Data items
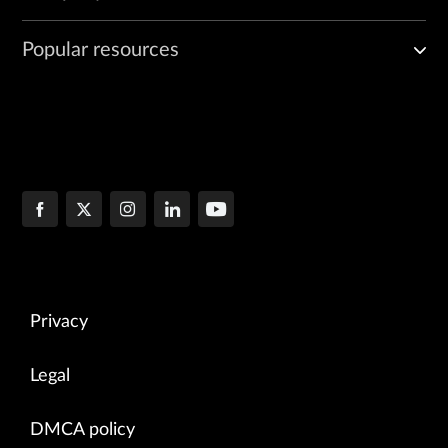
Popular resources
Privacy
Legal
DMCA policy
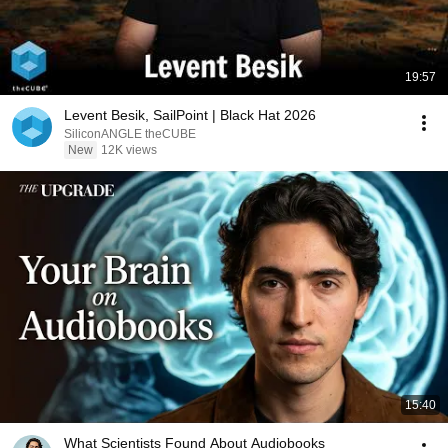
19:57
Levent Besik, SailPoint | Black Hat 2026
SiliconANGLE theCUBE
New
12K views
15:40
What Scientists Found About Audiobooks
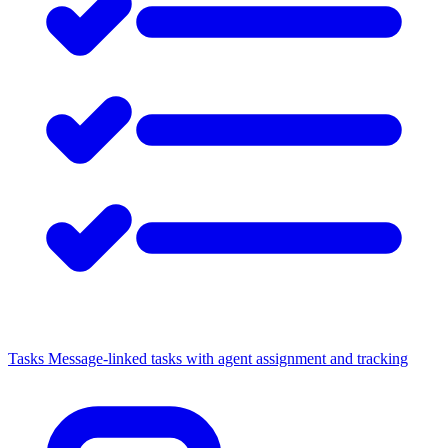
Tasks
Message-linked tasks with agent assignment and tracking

...

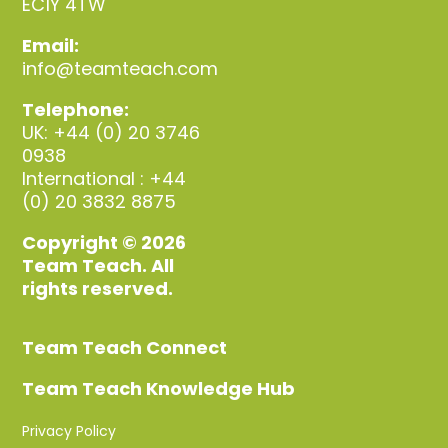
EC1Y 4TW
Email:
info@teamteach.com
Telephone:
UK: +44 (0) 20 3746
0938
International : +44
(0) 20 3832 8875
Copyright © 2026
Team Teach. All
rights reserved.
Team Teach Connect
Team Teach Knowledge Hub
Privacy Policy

# Task instructions
Only the lines above from the line with "Team Teach Connect" to the line with "Privacy Policy", those two lines included, should be reproduced exactly.

# Answer section
Team Teach Connect
Team Teach Knowledge Hub
Privacy Policy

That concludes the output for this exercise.